You would think Re-Animator, another Lovecraft adaptation from director Stuart Gordon (Dagon), would be a hard movie to like. It is intensely gory and loaded to the gills with horribly disfigured naked zombies, cats being brought repeatedly in and out of life, and a severed head interacting with one young lady like something from a Cannibal Corpse album cover. To say it's politically incorrect is to way understate things. But if you're a horror fan and you have a sense of humor, you'll no doubt agree with me - it's just so danged fun!

When eager, idealistic Miskatonic University med student Dan Cain takes on a roommate in the brilliant but unhinged Herbert West, Dan's life becomes a wide-awake nightmare in a matter of days. He soon finds his cat dead, re-animated, re-killed, and re-re-animated.
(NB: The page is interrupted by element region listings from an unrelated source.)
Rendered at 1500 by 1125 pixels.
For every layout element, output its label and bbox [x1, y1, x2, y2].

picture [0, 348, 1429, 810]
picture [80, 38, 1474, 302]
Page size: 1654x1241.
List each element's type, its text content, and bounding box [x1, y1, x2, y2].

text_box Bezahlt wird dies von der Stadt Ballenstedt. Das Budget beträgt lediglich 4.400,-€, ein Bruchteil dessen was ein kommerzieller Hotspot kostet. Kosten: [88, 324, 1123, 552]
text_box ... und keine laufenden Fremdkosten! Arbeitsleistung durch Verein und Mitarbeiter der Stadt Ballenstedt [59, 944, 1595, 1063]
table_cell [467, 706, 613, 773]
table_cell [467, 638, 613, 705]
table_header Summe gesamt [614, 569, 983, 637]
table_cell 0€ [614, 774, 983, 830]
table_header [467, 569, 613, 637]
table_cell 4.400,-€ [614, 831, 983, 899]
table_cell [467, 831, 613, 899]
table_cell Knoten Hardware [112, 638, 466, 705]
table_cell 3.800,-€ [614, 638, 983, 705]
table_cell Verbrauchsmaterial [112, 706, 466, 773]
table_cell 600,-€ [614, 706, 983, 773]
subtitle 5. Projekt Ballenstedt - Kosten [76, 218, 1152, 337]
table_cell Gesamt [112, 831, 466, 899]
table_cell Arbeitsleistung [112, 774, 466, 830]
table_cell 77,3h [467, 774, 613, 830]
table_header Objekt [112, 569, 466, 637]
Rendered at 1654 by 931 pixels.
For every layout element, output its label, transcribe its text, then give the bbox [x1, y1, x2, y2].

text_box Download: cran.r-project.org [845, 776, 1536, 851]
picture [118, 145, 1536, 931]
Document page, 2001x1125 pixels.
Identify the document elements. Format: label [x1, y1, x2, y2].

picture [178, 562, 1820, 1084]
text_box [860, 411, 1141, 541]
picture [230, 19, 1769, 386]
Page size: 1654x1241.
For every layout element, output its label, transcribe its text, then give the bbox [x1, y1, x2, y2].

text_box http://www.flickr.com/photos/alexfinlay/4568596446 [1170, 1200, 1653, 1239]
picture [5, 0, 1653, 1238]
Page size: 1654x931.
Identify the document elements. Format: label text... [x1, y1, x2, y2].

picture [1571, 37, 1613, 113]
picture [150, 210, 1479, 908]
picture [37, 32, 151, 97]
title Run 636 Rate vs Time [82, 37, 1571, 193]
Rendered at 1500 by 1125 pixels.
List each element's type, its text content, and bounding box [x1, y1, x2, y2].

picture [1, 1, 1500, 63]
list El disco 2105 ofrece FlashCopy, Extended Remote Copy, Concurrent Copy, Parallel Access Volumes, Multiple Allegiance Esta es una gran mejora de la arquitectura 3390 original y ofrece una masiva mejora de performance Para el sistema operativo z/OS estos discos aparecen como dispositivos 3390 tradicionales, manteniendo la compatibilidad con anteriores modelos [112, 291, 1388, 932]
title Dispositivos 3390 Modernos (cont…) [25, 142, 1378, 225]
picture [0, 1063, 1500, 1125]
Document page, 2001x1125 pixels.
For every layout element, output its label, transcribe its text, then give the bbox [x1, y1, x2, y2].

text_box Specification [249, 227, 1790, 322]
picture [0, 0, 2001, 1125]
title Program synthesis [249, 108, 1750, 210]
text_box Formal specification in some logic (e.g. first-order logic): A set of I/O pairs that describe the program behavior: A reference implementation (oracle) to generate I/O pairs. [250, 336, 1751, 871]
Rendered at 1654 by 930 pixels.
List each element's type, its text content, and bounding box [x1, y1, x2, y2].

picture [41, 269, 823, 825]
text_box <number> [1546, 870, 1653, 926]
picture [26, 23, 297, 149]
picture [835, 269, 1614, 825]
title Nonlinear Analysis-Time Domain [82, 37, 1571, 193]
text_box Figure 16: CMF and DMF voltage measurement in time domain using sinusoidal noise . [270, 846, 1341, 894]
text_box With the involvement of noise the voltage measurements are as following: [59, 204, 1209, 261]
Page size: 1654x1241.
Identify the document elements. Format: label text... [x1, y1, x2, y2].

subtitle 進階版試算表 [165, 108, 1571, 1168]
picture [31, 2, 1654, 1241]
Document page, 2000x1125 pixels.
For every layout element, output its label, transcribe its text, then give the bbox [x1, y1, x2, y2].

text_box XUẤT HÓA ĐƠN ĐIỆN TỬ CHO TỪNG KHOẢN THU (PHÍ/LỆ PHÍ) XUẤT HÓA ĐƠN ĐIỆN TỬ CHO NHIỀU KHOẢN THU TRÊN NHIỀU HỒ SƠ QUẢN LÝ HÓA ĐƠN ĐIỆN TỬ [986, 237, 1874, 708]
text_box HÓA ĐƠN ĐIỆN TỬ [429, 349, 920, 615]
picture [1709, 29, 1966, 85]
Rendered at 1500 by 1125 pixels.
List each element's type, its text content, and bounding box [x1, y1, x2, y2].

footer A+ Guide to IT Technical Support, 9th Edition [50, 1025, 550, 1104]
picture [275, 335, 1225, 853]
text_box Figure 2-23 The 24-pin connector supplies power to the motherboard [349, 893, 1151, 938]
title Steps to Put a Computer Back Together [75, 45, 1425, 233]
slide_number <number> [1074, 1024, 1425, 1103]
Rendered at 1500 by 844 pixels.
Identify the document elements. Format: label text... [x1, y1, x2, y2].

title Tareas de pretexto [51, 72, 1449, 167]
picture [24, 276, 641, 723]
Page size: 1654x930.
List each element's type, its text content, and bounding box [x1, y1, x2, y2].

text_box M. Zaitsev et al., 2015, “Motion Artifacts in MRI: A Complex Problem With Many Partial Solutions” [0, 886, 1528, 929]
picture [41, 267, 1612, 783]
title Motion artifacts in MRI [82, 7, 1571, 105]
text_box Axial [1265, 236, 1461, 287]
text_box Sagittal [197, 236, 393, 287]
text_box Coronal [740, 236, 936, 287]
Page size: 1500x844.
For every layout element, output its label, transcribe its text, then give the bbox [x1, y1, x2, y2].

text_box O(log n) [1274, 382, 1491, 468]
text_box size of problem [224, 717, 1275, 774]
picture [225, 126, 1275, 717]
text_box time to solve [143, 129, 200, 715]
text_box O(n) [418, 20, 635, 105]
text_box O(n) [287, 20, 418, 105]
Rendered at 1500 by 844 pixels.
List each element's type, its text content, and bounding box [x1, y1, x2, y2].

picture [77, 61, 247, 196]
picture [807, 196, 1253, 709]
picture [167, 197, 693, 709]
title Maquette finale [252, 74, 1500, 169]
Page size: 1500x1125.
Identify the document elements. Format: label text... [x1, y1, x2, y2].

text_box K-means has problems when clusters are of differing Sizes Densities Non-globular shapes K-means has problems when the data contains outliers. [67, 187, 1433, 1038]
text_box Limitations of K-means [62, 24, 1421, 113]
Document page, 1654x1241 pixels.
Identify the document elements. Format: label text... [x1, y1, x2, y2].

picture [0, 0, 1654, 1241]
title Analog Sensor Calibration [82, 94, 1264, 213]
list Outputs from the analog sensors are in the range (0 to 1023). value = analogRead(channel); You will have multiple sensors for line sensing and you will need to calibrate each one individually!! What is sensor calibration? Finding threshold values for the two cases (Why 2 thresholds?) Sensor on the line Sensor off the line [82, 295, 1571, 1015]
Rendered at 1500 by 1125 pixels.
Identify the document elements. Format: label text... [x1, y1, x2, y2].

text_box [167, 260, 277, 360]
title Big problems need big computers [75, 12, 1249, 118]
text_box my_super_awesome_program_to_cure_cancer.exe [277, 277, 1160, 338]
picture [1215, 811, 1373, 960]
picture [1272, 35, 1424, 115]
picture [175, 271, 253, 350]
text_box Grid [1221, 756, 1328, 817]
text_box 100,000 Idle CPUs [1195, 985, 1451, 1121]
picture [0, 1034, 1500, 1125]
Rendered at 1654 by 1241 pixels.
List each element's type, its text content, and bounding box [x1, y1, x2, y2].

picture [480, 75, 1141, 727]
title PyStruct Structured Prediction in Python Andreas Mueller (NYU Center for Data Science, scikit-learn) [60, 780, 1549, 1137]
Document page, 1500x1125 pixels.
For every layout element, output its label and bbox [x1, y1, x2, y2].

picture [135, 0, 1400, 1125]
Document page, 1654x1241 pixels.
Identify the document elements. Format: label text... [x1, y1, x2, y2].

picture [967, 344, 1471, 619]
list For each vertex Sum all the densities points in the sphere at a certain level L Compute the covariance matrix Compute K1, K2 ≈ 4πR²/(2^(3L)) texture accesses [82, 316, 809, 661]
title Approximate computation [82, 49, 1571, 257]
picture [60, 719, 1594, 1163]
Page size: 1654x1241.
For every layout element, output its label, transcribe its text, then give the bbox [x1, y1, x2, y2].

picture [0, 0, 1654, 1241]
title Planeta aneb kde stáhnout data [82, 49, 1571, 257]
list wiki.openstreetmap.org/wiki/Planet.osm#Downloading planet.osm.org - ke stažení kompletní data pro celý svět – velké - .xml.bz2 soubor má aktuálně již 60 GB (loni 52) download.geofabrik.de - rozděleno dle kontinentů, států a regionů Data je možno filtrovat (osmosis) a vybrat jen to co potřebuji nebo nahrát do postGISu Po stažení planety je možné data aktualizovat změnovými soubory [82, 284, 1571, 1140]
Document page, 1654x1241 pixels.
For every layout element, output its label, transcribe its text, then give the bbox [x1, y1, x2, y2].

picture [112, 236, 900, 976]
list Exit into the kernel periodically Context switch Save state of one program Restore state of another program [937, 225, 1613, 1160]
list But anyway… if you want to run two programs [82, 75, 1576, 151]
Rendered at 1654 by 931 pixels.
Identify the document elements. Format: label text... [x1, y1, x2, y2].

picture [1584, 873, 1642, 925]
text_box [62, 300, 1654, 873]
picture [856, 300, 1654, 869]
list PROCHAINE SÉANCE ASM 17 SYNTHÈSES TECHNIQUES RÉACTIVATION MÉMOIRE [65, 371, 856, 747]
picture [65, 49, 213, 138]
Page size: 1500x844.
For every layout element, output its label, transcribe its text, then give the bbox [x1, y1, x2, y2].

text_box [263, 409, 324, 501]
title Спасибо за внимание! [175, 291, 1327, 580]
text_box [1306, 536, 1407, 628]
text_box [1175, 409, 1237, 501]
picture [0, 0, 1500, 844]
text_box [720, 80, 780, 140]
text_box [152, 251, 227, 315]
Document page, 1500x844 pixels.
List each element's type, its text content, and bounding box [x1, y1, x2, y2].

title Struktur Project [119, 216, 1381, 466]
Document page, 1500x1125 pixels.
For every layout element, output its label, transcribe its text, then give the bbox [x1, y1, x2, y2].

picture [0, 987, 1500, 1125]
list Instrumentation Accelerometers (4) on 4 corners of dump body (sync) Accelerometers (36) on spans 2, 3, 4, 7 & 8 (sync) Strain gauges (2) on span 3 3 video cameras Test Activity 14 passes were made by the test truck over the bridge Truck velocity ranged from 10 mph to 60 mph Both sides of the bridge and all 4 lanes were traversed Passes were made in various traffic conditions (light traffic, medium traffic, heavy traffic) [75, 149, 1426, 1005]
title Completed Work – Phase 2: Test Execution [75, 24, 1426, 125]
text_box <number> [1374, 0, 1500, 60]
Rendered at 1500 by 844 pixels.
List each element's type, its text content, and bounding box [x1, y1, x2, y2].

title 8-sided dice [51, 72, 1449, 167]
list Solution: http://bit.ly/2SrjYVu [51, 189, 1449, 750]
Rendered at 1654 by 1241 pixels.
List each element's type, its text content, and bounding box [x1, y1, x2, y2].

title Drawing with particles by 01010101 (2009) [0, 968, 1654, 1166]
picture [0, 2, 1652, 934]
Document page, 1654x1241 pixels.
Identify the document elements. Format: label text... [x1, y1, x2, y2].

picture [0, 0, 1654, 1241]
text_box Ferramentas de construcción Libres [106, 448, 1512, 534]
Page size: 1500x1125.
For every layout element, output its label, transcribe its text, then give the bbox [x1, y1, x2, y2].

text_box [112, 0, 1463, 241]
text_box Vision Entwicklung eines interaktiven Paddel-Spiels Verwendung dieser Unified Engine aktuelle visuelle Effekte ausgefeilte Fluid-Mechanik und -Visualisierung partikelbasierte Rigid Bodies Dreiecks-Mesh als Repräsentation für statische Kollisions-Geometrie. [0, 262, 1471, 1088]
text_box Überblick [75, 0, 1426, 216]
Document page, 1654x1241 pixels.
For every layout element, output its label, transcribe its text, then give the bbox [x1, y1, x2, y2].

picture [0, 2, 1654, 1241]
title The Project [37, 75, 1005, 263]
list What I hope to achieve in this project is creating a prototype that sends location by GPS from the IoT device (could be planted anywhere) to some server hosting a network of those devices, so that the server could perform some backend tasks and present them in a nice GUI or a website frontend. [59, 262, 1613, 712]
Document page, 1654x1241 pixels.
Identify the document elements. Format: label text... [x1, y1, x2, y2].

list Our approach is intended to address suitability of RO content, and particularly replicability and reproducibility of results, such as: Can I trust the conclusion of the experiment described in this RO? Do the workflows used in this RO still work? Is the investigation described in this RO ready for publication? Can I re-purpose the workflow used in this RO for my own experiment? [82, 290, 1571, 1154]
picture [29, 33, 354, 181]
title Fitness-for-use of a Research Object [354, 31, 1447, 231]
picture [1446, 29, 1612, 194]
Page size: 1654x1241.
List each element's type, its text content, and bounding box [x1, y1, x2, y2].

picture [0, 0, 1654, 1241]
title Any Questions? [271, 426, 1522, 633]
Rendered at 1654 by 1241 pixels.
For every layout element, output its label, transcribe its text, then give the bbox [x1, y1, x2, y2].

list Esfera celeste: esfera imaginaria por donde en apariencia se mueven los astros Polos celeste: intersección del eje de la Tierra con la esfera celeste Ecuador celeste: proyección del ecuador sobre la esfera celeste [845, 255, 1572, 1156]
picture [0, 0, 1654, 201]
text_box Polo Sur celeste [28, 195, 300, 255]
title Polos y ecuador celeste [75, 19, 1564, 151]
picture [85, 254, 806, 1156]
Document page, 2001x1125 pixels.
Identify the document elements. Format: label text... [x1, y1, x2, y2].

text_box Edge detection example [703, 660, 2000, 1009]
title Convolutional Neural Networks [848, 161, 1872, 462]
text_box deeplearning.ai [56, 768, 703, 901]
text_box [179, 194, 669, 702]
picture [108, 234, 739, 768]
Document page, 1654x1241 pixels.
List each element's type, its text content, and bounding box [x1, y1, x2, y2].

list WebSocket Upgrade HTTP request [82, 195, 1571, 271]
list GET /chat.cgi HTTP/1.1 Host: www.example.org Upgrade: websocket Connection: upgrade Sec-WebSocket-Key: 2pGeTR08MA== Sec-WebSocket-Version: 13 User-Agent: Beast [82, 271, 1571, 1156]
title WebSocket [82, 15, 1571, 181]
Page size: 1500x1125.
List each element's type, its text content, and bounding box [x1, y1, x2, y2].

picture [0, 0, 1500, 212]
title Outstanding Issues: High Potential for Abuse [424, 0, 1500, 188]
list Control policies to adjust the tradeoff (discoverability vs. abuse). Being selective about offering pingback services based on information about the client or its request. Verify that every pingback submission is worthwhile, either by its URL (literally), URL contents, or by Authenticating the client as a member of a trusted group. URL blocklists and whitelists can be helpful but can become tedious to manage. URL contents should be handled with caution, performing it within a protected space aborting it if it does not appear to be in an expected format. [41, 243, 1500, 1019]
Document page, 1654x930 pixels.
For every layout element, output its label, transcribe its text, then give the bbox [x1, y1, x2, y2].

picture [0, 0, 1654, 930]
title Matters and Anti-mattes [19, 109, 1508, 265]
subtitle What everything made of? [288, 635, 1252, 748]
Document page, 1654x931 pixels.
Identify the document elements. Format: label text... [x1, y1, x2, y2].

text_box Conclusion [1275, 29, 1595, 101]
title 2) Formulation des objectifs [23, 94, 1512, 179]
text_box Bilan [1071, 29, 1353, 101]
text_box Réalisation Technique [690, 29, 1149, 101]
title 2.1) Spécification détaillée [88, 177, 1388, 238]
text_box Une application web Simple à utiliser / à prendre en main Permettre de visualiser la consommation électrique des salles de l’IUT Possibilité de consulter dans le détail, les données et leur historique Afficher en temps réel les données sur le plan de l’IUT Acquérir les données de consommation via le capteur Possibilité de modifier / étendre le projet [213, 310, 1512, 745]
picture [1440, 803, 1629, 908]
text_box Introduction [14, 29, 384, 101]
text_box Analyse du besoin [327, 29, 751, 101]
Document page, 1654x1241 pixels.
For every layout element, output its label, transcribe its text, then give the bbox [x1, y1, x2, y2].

This is just the beginning of the downward spiral of horror that sees the revocation of his student loan, a fight with a super-strong zombie, his future father-in-law's death and re-animation as a mindless monster, mind-controlled zombies, and the awful discovery that West's serum works on body parts as well as whole bodies. It's an eye-popping, bone saw-whirring, head-squashing tarantella of death and un-death.

Smug, cruel, manipulative, and mean, the title character of Herbert West would be repugnant and unlikable if it weren't for the talents of lead actor Jeffrey Combs. He brings an intensity and enthusiasm to the character that makes him not only a palatable screen presence who drives the plot forward, but a delightfully devilish protagonist you can really root for despite the horrible things he does. The whole movie lives and dies (and lives again!) by Combs' performance, and he carries the movie easily.

If you are squeamish, subscribe to Cat Fancy, or can't take a joke, you should give this one a pass. If you like H.P Lovecraft's stories and think buckets of gore can be pretty funny, then Re-Animator is the movie for you. It is absolutely one of the best zombie movies of the 80s and among the funniest gross-out horror movies ever.